### DATA FOR PROCESSING
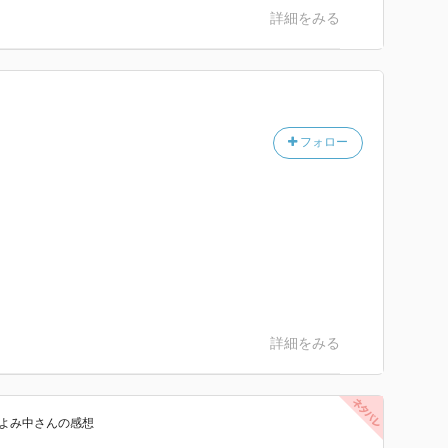
詳細をみる
フォロー
詳細をみる
よみ中
さん
の感想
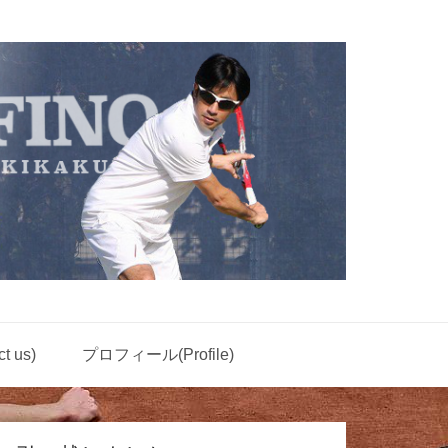
 us)
プロフィール(Profile)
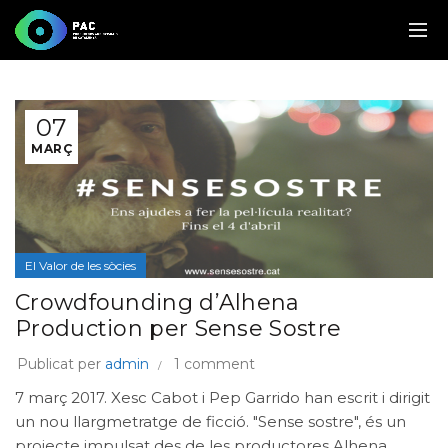
07
MARÇ
El Valor de les sòcies
Crowdfounding d’Alhena
Production per Sense Sostre
Publicat per
admin
1 comment
7 març 2017. Xesc Cabot i Pep Garrido han escrit i dirigit
un nou llargmetratge de ficció. "Sense sostre", és un
projecte impulsat des de les productores Alhena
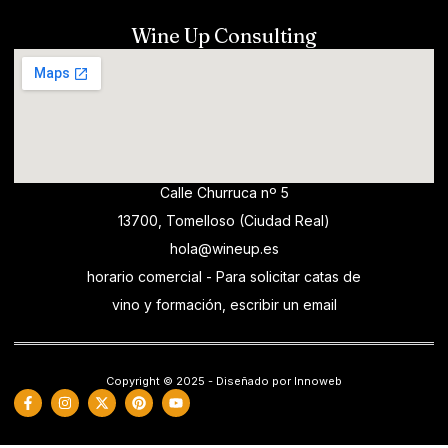
Wine Up Consulting
Calle Churruca nº 5
13700, Tomelloso (Ciudad Real)
hola@wineup.es
horario comercial - Para solicitar catas de
vino y formación, escribir un email
Copyright © 2025 - Diseñado por Innoweb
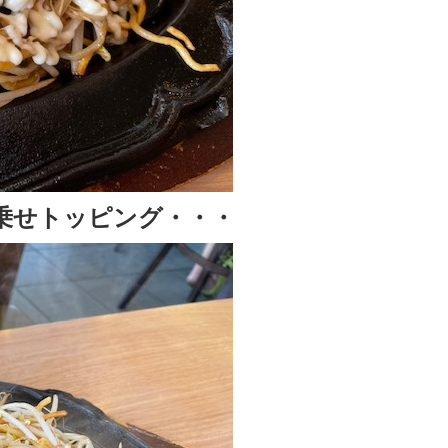
乗せトッピング・・・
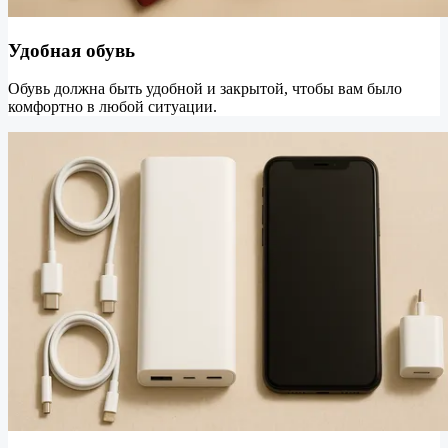
Удобная обувь
Обувь должна быть удобной и закрытой, чтобы вам было
комфортно в любой ситуации.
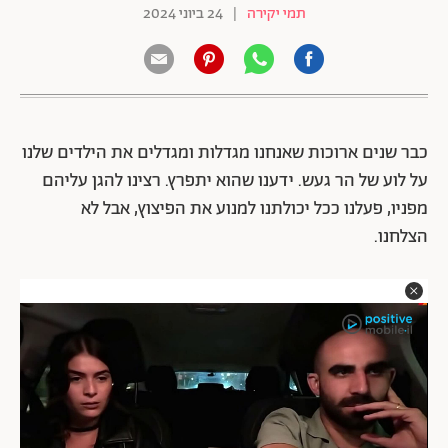
תמי יקירה
|
24 ביוני 2024
כבר שנים ארוכות שאנחנו מגדלות ומגדלים את הילדים שלנו
על לוע של הר געש. ידענו שהוא יתפרץ. רצינו להגן עליהם
מפניו, פעלנו ככל יכולתנו למנוע את הפיצוץ, אבל לא
הצלחנו.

### EXERCISE INSTRUCTIONS
Search the data for the string "Sense" and copy each line where it appears.

### EXERCISE OUTPUT
Production per Sense Sostre
un nou llargmetratge de ficció. "Sense sostre", és un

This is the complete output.